--- Instructions for the task ---
Each line in the data must be reproduced as written, except for any picture.
━━━━━━
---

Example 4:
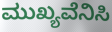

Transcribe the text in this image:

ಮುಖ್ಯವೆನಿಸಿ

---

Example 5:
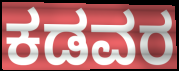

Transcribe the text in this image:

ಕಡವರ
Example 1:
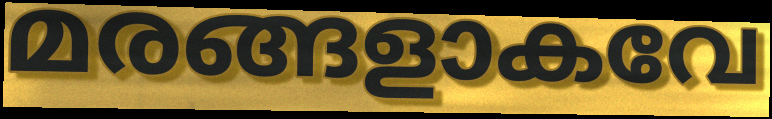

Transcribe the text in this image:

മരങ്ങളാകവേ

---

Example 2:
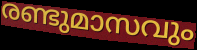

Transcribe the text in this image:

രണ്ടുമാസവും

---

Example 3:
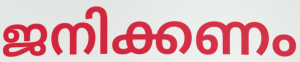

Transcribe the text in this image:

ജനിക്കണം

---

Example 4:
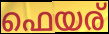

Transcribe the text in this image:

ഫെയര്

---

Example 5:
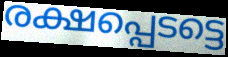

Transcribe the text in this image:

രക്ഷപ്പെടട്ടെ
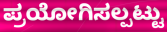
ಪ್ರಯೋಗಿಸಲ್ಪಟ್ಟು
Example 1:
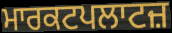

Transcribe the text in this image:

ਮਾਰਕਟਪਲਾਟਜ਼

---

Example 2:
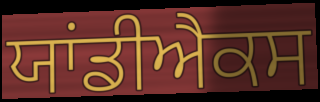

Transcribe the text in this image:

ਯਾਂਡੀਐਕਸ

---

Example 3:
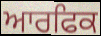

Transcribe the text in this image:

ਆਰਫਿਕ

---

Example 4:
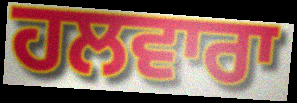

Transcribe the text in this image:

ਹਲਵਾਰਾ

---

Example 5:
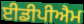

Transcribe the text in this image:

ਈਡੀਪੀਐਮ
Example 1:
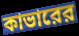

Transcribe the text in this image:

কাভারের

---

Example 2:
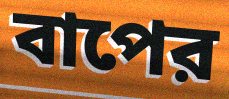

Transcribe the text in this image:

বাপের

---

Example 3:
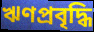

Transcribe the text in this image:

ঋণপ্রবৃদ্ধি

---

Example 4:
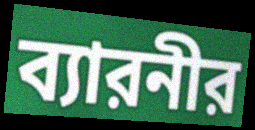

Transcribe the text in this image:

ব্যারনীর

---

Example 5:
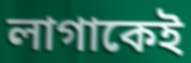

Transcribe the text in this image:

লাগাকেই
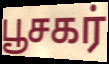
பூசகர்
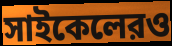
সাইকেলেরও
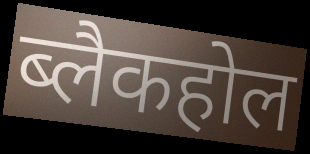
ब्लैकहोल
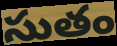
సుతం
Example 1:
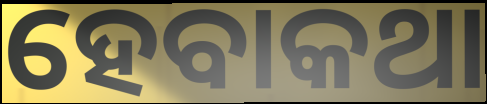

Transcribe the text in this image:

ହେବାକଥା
━━━━━━
--- Problem solution ---
---

Example 4:

Transcribe the text in this image:

ಮುಖ್ಯವೆನಿಸಿ

---

Example 5:

Transcribe the text in this image:

ಕಡವರ
Example 1:

Transcribe the text in this image:

മരങ്ങളാകവേ

---

Example 2:

Transcribe the text in this image:

രണ്ടുമാസവും

---

Example 3:

Transcribe the text in this image:

ജനിക്കണം

---

Example 4:

Transcribe the text in this image:

ഫെയര്

---

Example 5:

Transcribe the text in this image:

രക്ഷപ്പെടട്ടെ
ಪ್ರಯೋಗಿಸಲ್ಪಟ್ಟು
Example 1:

Transcribe the text in this image:

ਮਾਰਕਟਪਲਾਟਜ਼

---

Example 2:

Transcribe the text in this image:

ਯਾਂਡੀਐਕਸ

---

Example 3:

Transcribe the text in this image:

ਆਰਫਿਕ

---

Example 4:

Transcribe the text in this image:

ਹਲਵਾਰਾ

---

Example 5:

Transcribe the text in this image:

ਈਡੀਪੀਐਮ
Example 1:

Transcribe the text in this image:

কাভারের

---

Example 2:

Transcribe the text in this image:

বাপের

---

Example 3:

Transcribe the text in this image:

ঋণপ্রবৃদ্ধি

---

Example 4:

Transcribe the text in this image:

ব্যারনীর

---

Example 5:

Transcribe the text in this image:

লাগাকেই
பூசகர்
সাইকেলেরও
ब्लैकहोल
సుతం
Example 1:

Transcribe the text in this image:

ହେବାକଥା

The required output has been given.